___ THE RECORDS ___
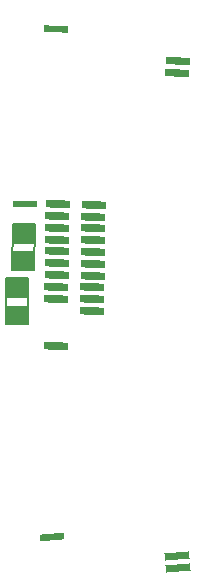
<source format=gbr>
*
G4_C Author: OrCAD GerbTool(tm) 8.1.1 Thu Jun 19 01:59:54 2003*
%LPD*%
%LNsilkbot*%
%FSLAX34Y34*%
%MOIN*%
%AD*%
%AMD25R98*
20,1,0.025000,0.000000,-0.035000,0.000000,0.035000,98.600000*
%
%AMD10R98*
20,1,0.050000,-0.025000,0.000000,0.025000,0.000000,98.600000*
%
%AMD25R98N2*
20,1,0.025000,0.000000,-0.035000,0.000000,0.035000,98.600000*
%
%AMD10R98N2*
20,1,0.050000,-0.025000,0.000000,0.025000,0.000000,98.600000*
%
%AMD25R86*
20,1,0.025000,0.000000,-0.035000,0.000000,0.035000,86.080000*
%
%AMD10R86*
20,1,0.050000,-0.025000,0.000000,0.025000,0.000000,86.080000*
%
%AMD16R5*
20,1,0.025000,-0.035000,0.000000,0.035000,0.000000,5.450000*
%
%AMD10R5*
20,1,0.050000,-0.025000,0.000000,0.025000,0.000000,5.450000*
%
%AMD16R5N2*
20,1,0.025000,-0.035000,0.000000,0.035000,0.000000,5.450000*
%
%AMD10R5N2*
20,1,0.050000,-0.025000,0.000000,0.025000,0.000000,5.450000*
%
%AMD32R3*
20,1,0.025000,0.034920,-0.002390,-0.034920,0.002390,3.950000*
%
%AMD33R3*
20,1,0.050000,-0.001710,-0.024940,0.001710,0.024940,3.950000*
%
%AMD32R3N2*
20,1,0.025000,0.034920,-0.002390,-0.034920,0.002390,3.910000*
%
%AMD33R3N2*
20,1,0.050000,-0.001710,-0.024940,0.001710,0.024940,3.910000*
%
%AMD32R3N3*
20,1,0.025000,0.034920,-0.002390,-0.034920,0.002390,3.920000*
%
%AMD33R3N3*
20,1,0.050000,-0.001710,-0.024940,0.001710,0.024940,3.920000*
%
%AMD29R274*
20,1,0.022000,0.000000,-0.040000,0.000000,0.040000,274.700000*
%
%AMD29R88*
20,1,0.022000,0.000000,-0.040000,0.000000,0.040000,88.000000*
%
%AMD256R359*
20,1,0.024000,-0.041000,0.000000,0.041000,0.000000,359.000000*
%
%AMD257R359*
20,1,0.027000,-0.036000,0.000000,0.036000,0.000000,359.000000*
%
%AMD258R359*
20,1,0.022000,-0.040000,0.000000,0.040000,0.000000,359.000000*
%
%AMD55R180*
20,1,0.022000,-0.039870,-0.003280,0.039870,0.003280,180.000000*
%
%AMD29R95*
20,1,0.022000,0.000000,-0.040000,0.000000,0.040000,95.100000*
%
%AMD30R95*
20,1,0.024000,0.000000,-0.041000,0.000000,0.041000,95.100000*
%
%AMD61R359*
20,1,0.022000,0.039840,0.003560,-0.039840,-0.003560,359.000000*
%
%AMD62R359*
20,1,0.024000,0.040840,0.003640,-0.040840,-0.003640,359.000000*
%
%AMD63R0*
20,1,0.022000,0.039900,0.002860,-0.039900,-0.002860,0.500000*
%
%AMD64R0*
20,1,0.024000,0.040900,0.002930,-0.040900,-0.002930,0.500000*
%
%AMD30R89*
20,1,0.024000,0.000000,-0.041000,0.000000,0.041000,89.200000*
%
%AMD26R89*
20,1,0.027000,0.000000,-0.036000,0.000000,0.036000,89.200000*
%
%AMD29R89*
20,1,0.022000,0.000000,-0.040000,0.000000,0.040000,89.200000*
%
%AMD29R88N2*
20,1,0.022000,0.000000,-0.040000,0.000000,0.040000,88.200000*
%
%AMD30R88*
20,1,0.024000,0.000000,-0.041000,0.000000,0.041000,88.200000*
%
%ADD10R,0.050000X0.050000*%
%ADD11C,0.006000*%
%ADD12C,0.019000*%
%ADD13C,0.007900*%
%ADD14C,0.005000*%
%ADD15C,0.000800*%
%ADD16R,0.070000X0.025000*%
%ADD17R,0.068000X0.023000*%
%ADD18C,0.006000*%
%ADD19C,0.009800*%
%ADD20C,0.010000*%
%ADD21C,0.030000*%
%ADD22C,0.060000*%
%ADD23C,0.035000*%
%ADD24C,0.055000*%
%ADD25R,0.025000X0.070000*%
%ADD26R,0.027000X0.072000*%
%ADD27R,0.029000X0.058000*%
%ADD28R,0.031000X0.060000*%
%ADD29R,0.022000X0.080000*%
%ADD30R,0.024000X0.082000*%
%ADD31D10R98N2*%
%ADD32D25R86*%
%ADD33D10R86*%
%ADD34D16R5*%
%ADD35D10R5*%
%ADD36D16R5N2*%
%ADD37D10R5N2*%
%ADD38D25R98N2*%
%ADD39D10R98N2*%
%ADD40D25R86*%
%ADD41D10R86*%
%ADD42D16R5*%
%ADD43D10R5*%
%ADD44D16R5N2*%
%ADD45D10R5N2*%
%ADD46D32R3*%
%ADD47D33R3*%
%ADD48R,0.070000X0.025000*%
%ADD49D33R3N2*%
%ADD50C,0.011000*%
%ADD51C,0.036000*%
%ADD52C,0.015000*%
%ADD53R,0.070000X0.025000*%
%ADD54R,0.050000X0.050000*%
%ADD55D29R274*%
%ADD56D29R88*%
%ADD57D256R359*%
%ADD58D257R359*%
%ADD59D258R359*%
%ADD60D55R180*%
%ADD61D29R95*%
%ADD62D30R95*%
%ADD63D61R359*%
%ADD64D62R359*%
%ADD65D63R0*%
%ADD66D64R0*%
%ADD67D30R89*%
%ADD68D26R89*%
%ADD69D29R89*%
%ADD70D29R88N2*%
%ADD71D30R88*%
%ADD256R,0.082000X0.024000*%
%ADD257R,0.072000X0.027000*%
%ADD258R,0.080000X0.022000*%
G4_C OrCAD GerbTool Tool List *
G4_D50 1 0.0110 T 0 0*
G4_D51 3 0.0360 T 0 0*
G4_D52 2 0.0150 T 0 0*
G54D70*
G1X92048Y43720D3*
G54D71*
G1X96117Y42639D3*
G1X96109Y42245D3*
G54D67*
G1X92048Y33144D3*
G1X92071Y34719D3*
G1X92075Y35111D3*
G1X92082Y35505D3*
G1X92087Y35899D3*
G1X92093Y36293D3*
G1X92104Y37079D3*
G1X92098Y36686D3*
G1X92109Y37473D3*
G1X92115Y37866D3*
G1X93315Y37850D3*
G1X93309Y37456D3*
G1X93304Y37064D3*
G1X93298Y36670D3*
G1X93293Y36277D3*
G1X93287Y35883D3*
G1X93282Y35489D3*
G1X93275Y35095D3*
G1X93271Y34702D3*
G1X93265Y34308D3*
G54D68*
G1X90758Y33974D3*
G1X90760Y34172D3*
G1X90764Y34356D3*
G1X90772Y34875D3*
G1X90776Y35074D3*
G1X90777Y35257D3*
G1X91143Y35408D2*
G54D18*
G1X91122Y33863D1*
G1X91143Y35409D2*
G1X90406Y35419D1*
G1X90406Y35420D2*
G1X90385Y33873D1*
G54D68*
G1X90972Y35778D3*
G1X90974Y35976D3*
G1X90978Y36160D3*
G1X90986Y36679D3*
G1X90990Y36878D3*
G1X90991Y37061D3*
G1X91357Y37212D2*
G54D18*
G1X91336Y35667D1*
G1X91357Y37213D2*
G1X90621Y37223D1*
G1X90621Y37224D2*
G1X90599Y35677D1*
G54D69*
G1X91036Y37882D3*
G54D65*
G1X91927Y26771D3*
G54D66*
G1X96091Y26151D3*
G1X96127Y25758D3*
M2*

</source>
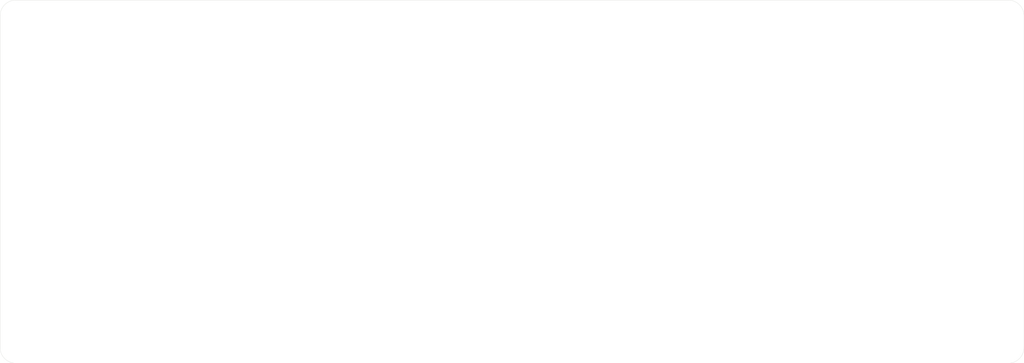
<source format=kicad_pcb>
(kicad_pcb (version 20171130) (host pcbnew "(5.1.4)-1")

  (general
    (thickness 1.6)
    (drawings 8)
    (tracks 0)
    (zones 0)
    (modules 0)
    (nets 1)
  )

  (page A4)
  (layers
    (0 F.Cu signal)
    (31 B.Cu signal)
    (32 B.Adhes user)
    (33 F.Adhes user)
    (34 B.Paste user)
    (35 F.Paste user)
    (36 B.SilkS user)
    (37 F.SilkS user)
    (38 B.Mask user)
    (39 F.Mask user)
    (40 Dwgs.User user)
    (41 Cmts.User user)
    (42 Eco1.User user)
    (43 Eco2.User user)
    (44 Edge.Cuts user)
    (45 Margin user)
    (46 B.CrtYd user)
    (47 F.CrtYd user)
    (48 B.Fab user)
    (49 F.Fab user)
  )

  (setup
    (last_trace_width 0.25)
    (trace_clearance 0.2)
    (zone_clearance 0.508)
    (zone_45_only no)
    (trace_min 0.2)
    (via_size 0.8)
    (via_drill 0.4)
    (via_min_size 0.4)
    (via_min_drill 0.3)
    (uvia_size 0.3)
    (uvia_drill 0.1)
    (uvias_allowed no)
    (uvia_min_size 0.2)
    (uvia_min_drill 0.1)
    (edge_width 0.05)
    (segment_width 0.2)
    (pcb_text_width 0.3)
    (pcb_text_size 1.5 1.5)
    (mod_edge_width 0.12)
    (mod_text_size 1 1)
    (mod_text_width 0.15)
    (pad_size 1.524 1.524)
    (pad_drill 0.762)
    (pad_to_mask_clearance 0.051)
    (solder_mask_min_width 0.25)
    (aux_axis_origin 0 0)
    (visible_elements FFFFFF7F)
    (pcbplotparams
      (layerselection 0x010fc_ffffffff)
      (usegerberextensions false)
      (usegerberattributes false)
      (usegerberadvancedattributes false)
      (creategerberjobfile false)
      (excludeedgelayer true)
      (linewidth 0.100000)
      (plotframeref false)
      (viasonmask false)
      (mode 1)
      (useauxorigin false)
      (hpglpennumber 1)
      (hpglpenspeed 20)
      (hpglpendiameter 15.000000)
      (psnegative false)
      (psa4output false)
      (plotreference true)
      (plotvalue true)
      (plotinvisibletext false)
      (padsonsilk false)
      (subtractmaskfromsilk false)
      (outputformat 1)
      (mirror false)
      (drillshape 1)
      (scaleselection 1)
      (outputdirectory ""))
  )

  (net 0 "")

  (net_class Default "This is the default net class."
    (clearance 0.2)
    (trace_width 0.25)
    (via_dia 0.8)
    (via_drill 0.4)
    (uvia_dia 0.3)
    (uvia_drill 0.1)
  )

  (gr_arc (start 37.846 128.397) (end 34.29 128.397) (angle -90) (layer Edge.Cuts) (width 0.05) (tstamp 5E210031))
  (gr_line (start 34.29 128.397) (end 34.29 53.34) (layer Edge.Cuts) (width 0.05) (tstamp 5E21002F))
  (gr_arc (start 262.128 128.397) (end 262.128 131.953) (angle -90) (layer Edge.Cuts) (width 0.05) (tstamp 5E21002E))
  (gr_line (start 37.846 131.953) (end 262.128 131.953) (layer Edge.Cuts) (width 0.05) (tstamp 5E21002D))
  (gr_arc (start 262.128 53.34) (end 265.684 53.34) (angle -90) (layer Edge.Cuts) (width 0.05) (tstamp 5E21002C))
  (gr_line (start 37.846 49.784) (end 262.128 49.784) (layer Edge.Cuts) (width 0.05) (tstamp 5E21002B))
  (gr_line (start 265.684 128.397) (end 265.684 53.34) (layer Edge.Cuts) (width 0.05) (tstamp 5E21002A))
  (gr_arc (start 37.846 53.34) (end 37.846 49.784) (angle -90) (layer Edge.Cuts) (width 0.05) (tstamp 5E210029))

)

</source>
___
PROMPT – Going back over the entries above, copy word for word every line from the one that has "(pcb_text_size 1.5 1.5)" on through the one that has "(gr_line (start 265.684".

ANSWER TO THIS TASK –
    (pcb_text_size 1.5 1.5)
    (mod_edge_width 0.12)
    (mod_text_size 1 1)
    (mod_text_width 0.15)
    (pad_size 1.524 1.524)
    (pad_drill 0.762)
    (pad_to_mask_clearance 0.051)
    (solder_mask_min_width 0.25)
    (aux_axis_origin 0 0)
    (visible_elements FFFFFF7F)
    (pcbplotparams
      (layerselection 0x010fc_ffffffff)
      (usegerberextensions false)
      (usegerberattributes false)
      (usegerberadvancedattributes false)
      (creategerberjobfile false)
      (excludeedgelayer true)
      (linewidth 0.100000)
      (plotframeref false)
      (viasonmask false)
      (mode 1)
      (useauxorigin false)
      (hpglpennumber 1)
      (hpglpenspeed 20)
      (hpglpendiameter 15.000000)
      (psnegative false)
      (psa4output false)
      (plotreference true)
      (plotvalue true)
      (plotinvisibletext false)
      (padsonsilk false)
      (subtractmaskfromsilk false)
      (outputformat 1)
      (mirror false)
      (drillshape 1)
      (scaleselection 1)
      (outputdirectory ""))
  )

  (net 0 "")

  (net_class Default "This is the default net class."
    (clearance 0.2)
    (trace_width 0.25)
    (via_dia 0.8)
    (via_drill 0.4)
    (uvia_dia 0.3)
    (uvia_drill 0.1)
  )

  (gr_arc (start 37.846 128.397) (end 34.29 128.397) (angle -90) (layer Edge.Cuts) (width 0.05) (tstamp 5E210031))
  (gr_line (start 34.29 128.397) (end 34.29 53.34) (layer Edge.Cuts) (width 0.05) (tstamp 5E21002F))
  (gr_arc (start 262.128 128.397) (end 262.128 131.953) (angle -90) (layer Edge.Cuts) (width 0.05) (tstamp 5E21002E))
  (gr_line (start 37.846 131.953) (end 262.128 131.953) (layer Edge.Cuts) (width 0.05) (tstamp 5E21002D))
  (gr_arc (start 262.128 53.34) (end 265.684 53.34) (angle -90) (layer Edge.Cuts) (width 0.05) (tstamp 5E21002C))
  (gr_line (start 37.846 49.784) (end 262.128 49.784) (layer Edge.Cuts) (width 0.05) (tstamp 5E21002B))
  (gr_line (start 265.684 128.397) (end 265.684 53.34) (layer Edge.Cuts) (width 0.05) (tstamp 5E21002A))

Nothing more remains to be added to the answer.